SPRINGDALE -- The City Council on Tuesday is set to approve $100,000 for environmental mitigation in an effort to prevent flooding downtown.
The city plans to build a regional detention pond on the northwest side of the airport to hold and slowly release stormwater from Spring Creek and an unnamed tributary that crosses the airport's property.
Because the banks of the creeks and some emerging wetland areas will be damaged when the pond is built, the city's mitigation payments will help restore and protect stream banks and wetlands in other areas of the Osage Creek and Illinois River watersheds.
Ben Peters, director of the city Engineering Department, said the goal is to keep the floodplain of Spring Creek within its banks in the event of a 100-year flood.
Mayor Doug Sprouse explained Spring Creek is a creek that rises fast and drains fast, and, historically, it has flooded downtown.
The federal Urban Renewal project in the 1970s sought to prevent flooding by containing Spring Creek in box culverts as it ran through the city's downtown, Sprouse said.
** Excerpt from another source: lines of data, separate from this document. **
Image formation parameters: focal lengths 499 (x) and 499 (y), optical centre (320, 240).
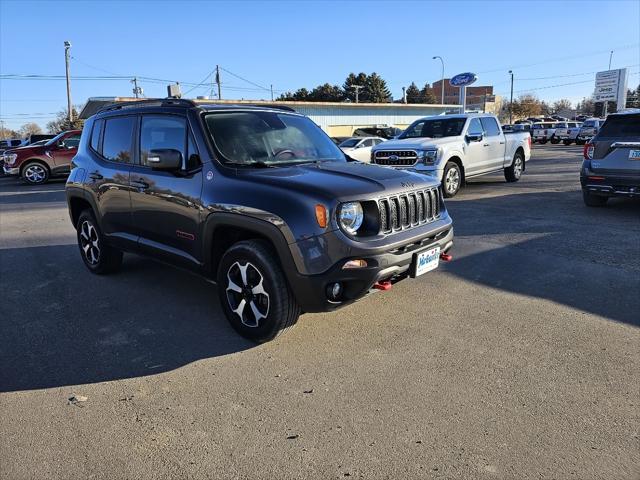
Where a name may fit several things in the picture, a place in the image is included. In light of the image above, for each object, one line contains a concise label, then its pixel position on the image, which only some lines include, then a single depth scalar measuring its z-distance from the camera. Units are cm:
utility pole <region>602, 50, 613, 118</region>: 7266
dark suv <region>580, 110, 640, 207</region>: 826
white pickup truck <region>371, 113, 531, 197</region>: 1076
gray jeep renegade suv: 354
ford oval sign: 4269
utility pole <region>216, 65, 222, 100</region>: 6216
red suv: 1806
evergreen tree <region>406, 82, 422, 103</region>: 10438
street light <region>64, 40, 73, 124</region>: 4197
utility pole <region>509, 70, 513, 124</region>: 8438
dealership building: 4031
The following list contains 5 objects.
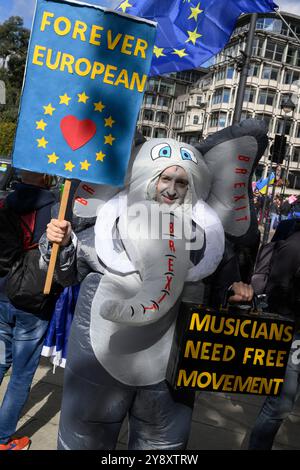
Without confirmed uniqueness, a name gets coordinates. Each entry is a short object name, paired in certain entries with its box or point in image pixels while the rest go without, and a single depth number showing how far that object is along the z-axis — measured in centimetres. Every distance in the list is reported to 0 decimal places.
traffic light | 1217
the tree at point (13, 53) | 3933
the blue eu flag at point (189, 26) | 319
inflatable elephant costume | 208
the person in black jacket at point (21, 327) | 276
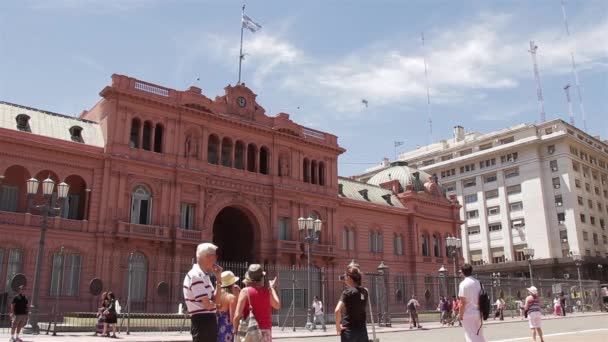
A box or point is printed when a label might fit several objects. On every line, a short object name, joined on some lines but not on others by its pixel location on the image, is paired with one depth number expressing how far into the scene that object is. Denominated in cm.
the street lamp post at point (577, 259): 6725
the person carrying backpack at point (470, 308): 959
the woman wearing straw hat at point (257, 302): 731
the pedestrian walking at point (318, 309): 2838
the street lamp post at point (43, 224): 2005
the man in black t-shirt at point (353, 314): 798
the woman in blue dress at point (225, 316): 852
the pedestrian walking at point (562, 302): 4016
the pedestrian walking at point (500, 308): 3520
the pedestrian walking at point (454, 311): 3299
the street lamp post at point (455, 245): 3506
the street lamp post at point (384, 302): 3017
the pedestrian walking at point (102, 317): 2114
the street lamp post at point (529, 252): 3931
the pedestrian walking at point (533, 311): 1593
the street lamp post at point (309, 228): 2753
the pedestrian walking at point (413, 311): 2960
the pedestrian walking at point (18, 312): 1720
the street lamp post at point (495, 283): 4085
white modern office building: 7200
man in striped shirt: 720
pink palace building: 3048
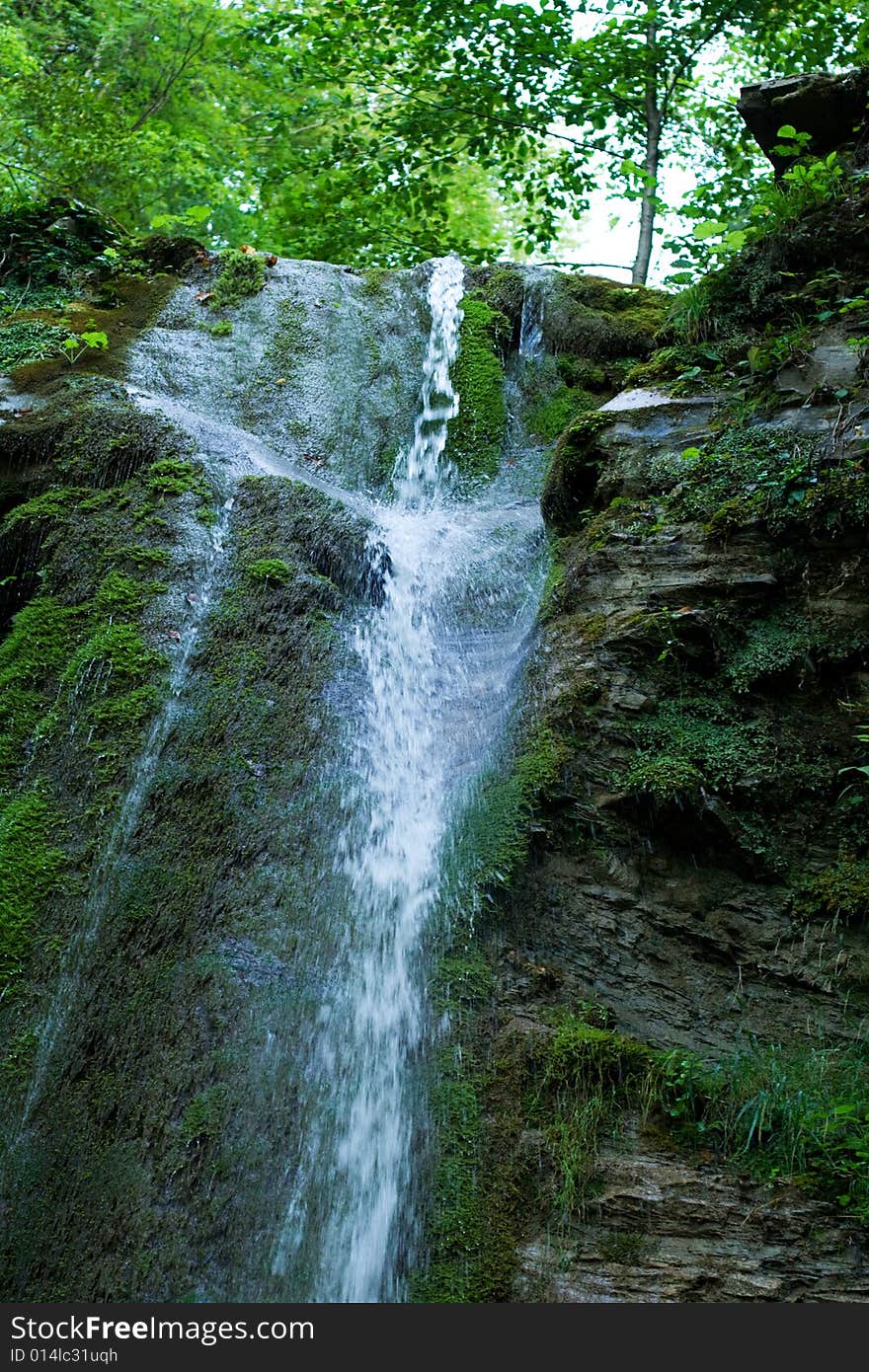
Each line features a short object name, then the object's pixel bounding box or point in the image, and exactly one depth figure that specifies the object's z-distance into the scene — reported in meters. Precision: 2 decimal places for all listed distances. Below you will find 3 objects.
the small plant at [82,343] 7.85
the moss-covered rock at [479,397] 8.57
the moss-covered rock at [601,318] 8.88
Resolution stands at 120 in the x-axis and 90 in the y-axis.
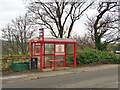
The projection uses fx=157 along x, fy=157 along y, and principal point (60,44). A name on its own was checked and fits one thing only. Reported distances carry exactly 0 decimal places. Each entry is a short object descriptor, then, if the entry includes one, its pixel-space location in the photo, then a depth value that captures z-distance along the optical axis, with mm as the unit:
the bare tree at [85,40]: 27734
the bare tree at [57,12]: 21008
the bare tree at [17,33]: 28268
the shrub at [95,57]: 14116
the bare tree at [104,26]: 21616
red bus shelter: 10845
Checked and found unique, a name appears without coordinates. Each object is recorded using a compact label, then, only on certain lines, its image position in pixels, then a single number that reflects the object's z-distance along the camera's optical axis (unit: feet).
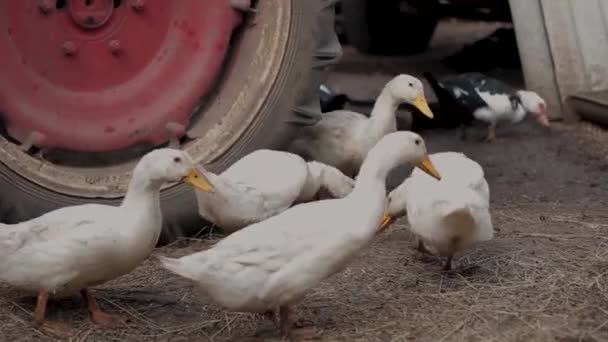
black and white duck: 17.84
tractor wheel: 12.14
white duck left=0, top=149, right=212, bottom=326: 9.78
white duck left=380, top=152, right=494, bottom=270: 10.57
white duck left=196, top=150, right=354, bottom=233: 11.73
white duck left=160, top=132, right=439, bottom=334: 9.22
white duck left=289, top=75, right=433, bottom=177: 14.01
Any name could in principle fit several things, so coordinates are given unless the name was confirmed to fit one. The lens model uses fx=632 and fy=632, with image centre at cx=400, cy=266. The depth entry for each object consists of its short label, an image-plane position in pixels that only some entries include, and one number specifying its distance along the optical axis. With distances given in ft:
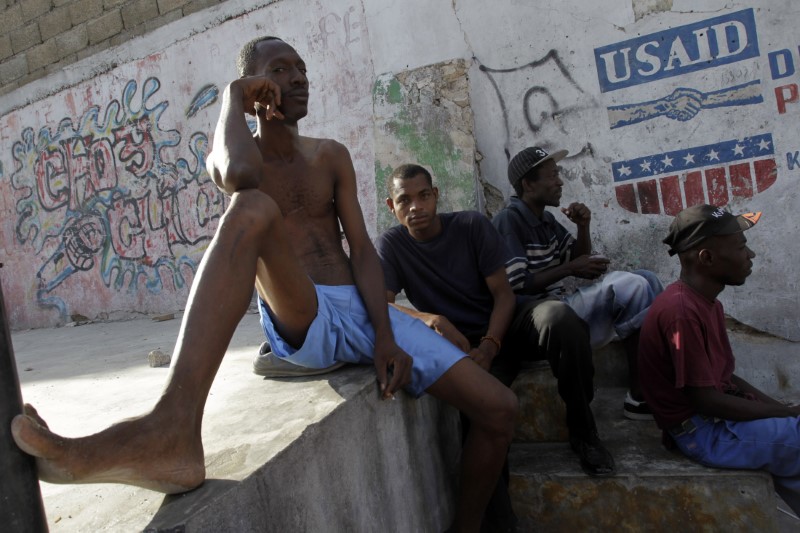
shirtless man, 4.28
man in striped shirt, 9.58
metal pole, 3.33
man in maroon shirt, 7.27
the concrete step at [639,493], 7.43
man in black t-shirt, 8.54
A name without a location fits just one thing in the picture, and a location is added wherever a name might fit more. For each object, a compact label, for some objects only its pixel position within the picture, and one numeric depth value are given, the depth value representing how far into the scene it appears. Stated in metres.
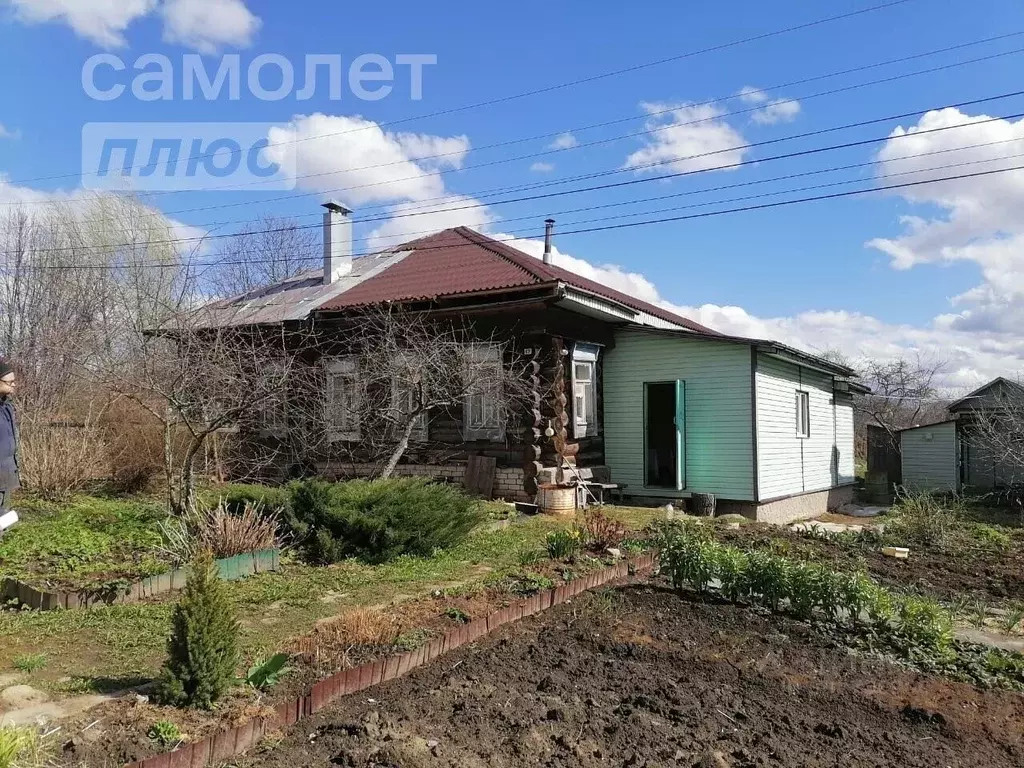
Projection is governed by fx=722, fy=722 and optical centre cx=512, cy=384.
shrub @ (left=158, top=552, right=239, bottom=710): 3.33
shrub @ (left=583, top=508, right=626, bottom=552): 7.27
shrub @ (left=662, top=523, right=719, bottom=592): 5.84
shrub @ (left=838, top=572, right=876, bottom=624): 4.95
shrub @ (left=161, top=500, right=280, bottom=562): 6.57
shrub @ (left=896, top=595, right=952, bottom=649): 4.74
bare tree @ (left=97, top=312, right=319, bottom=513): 8.21
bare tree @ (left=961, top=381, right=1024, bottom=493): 17.08
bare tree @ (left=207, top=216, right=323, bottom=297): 27.89
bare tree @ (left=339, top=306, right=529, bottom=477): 10.91
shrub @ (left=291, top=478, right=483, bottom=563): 7.15
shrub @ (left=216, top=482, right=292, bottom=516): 7.50
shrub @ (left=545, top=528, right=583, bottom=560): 6.93
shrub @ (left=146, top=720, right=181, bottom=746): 3.00
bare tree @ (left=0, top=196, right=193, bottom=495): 11.05
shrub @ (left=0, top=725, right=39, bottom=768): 2.53
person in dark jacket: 4.51
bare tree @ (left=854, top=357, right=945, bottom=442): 34.28
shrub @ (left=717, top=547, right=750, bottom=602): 5.56
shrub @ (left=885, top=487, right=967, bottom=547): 9.44
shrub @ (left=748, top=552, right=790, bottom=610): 5.34
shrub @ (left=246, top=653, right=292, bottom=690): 3.62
This also created Shiloh Square, a gathering place for the public.
Modern efforts to revitalize the city's downtown area started about 20 years ago, with the removal of some of the culverts to open or "daylight" part of the creek bed. Retaining walls for the creek floods helped create Turnbow Park, Sprouse said.
Today, maps from the Federal Emergency Management Agency show that in a 100-year flood the creek waters would leave the banks near Emma Avenue -- the heart of the downtown area. The floodplain stretches through Luther George Park further down Emma.
And near the site where Spring Creek leaves the airport, several houses and the Razorback Greenway lie deep within the flood areas. That area south of Emma Avenue is set for redevelopment, but developers can't get funding or commit to projects with the land in the flood zone, Sprouse said.
"There's millions of dollars of development waiting on the new maps," he said.
Sprouse said the city was not expecting the requirement to buy the mitigation credits.
The city's Airport Commission in 2019 approved the pond, and the City Council quickly followed with its approval.
And the city has been waiting since for permission from the U.S. Army Corps of Engineers to build the pond.
The Corps determined the creeks are waters of the United States -- generally meaning they are navigable -- putting them under its jurisdiction, Peters said.
The city two years ago received a bid of $800,000 to build the pond project, but Sprouse said it likely will cost more now.
The city received a $300,000 mitigation grant from the Arkansas Department of Emergency Management to help pay for the detention pond, he said.
Then the Corps proffered the city a permit if it bought mitigation credits, Peters said.
The city will buy 2.77 watershed credits for $55,784 from Watershed Conservation Resource Center in Fayetteville.
The city will buy 3.69 stream bank credits for $55,400 from the Streamworks Mitigation Services of Little Rock.
Watershed Conservation Resource Center is a nonprofit in Fayetteville that works with landowners for watershed management through restoring ecological features such as stream banks and riparian habitat, explained Sandi Formica, executive director of the program.
She said the money Springdale pays for the credits will go to maintain projects the group has completed.
"I guess it's OK to spend $100,000 from the grant for the mitigation," Sprouse said. "It lessens the pain."
The U.S. Army Corps of Engineers reviews projects to avoid or minimize environmental impact on resources such as streams and wetlands, said Erin Jimenez, a public affairs specialist for the Corps' Little Rock office.
The Corps policy allows "no net loss" of wetlands on projects. When loss is unavoidable, the Corps can require the city to pay for restoration on other locations, she said.
The city has no opportunity to restore the stream banks and wetlands after the detention pond is completed, Peters said.
John McCurdy, director of Rogers' C0mmunity Development Department, said his city completed a stream bank restoration and stabilization process on Osage Creek, where it runs under Interstate 49 and by Cross Church.
"That was a big section of the creek that flooded regularly," he said.
And he was pleased to see the restoration work was not washed away by another heavy flood. McCurdy said the city plans to map and model water flow on all its waterways and is rewriting city regulations using best practices from the emergency management agency, the Illinois River Watershed Partnership and other agencies.
Morgan Keeling of the Illinois River Watershed Project said she had hoped to work with Springdale for some low-impact measures in its detention pond, but the project was designed and the city ready to move.
"I think mitigation credits might not be the entire answer for protecting the watershed, but it can be an option or useful tool," said Leif Kindberg, executive director of the Illinois River Watershed Project. "No plan for protecting the watershed is 100% perfect."
Council members Amelia Williams and Randall Harriman during last Tuesday's Finance Committee meeting asked Peters if the city could develop its own mitigation bank. The city owns land protected with conservation easements.
The city could establish a mitigation bank, with requirements from the Corps. But the process takes more than a year for approval, followed by multiple years of establishment, maintenance, reporting and monitoring to release of generated credits, Jimenez said.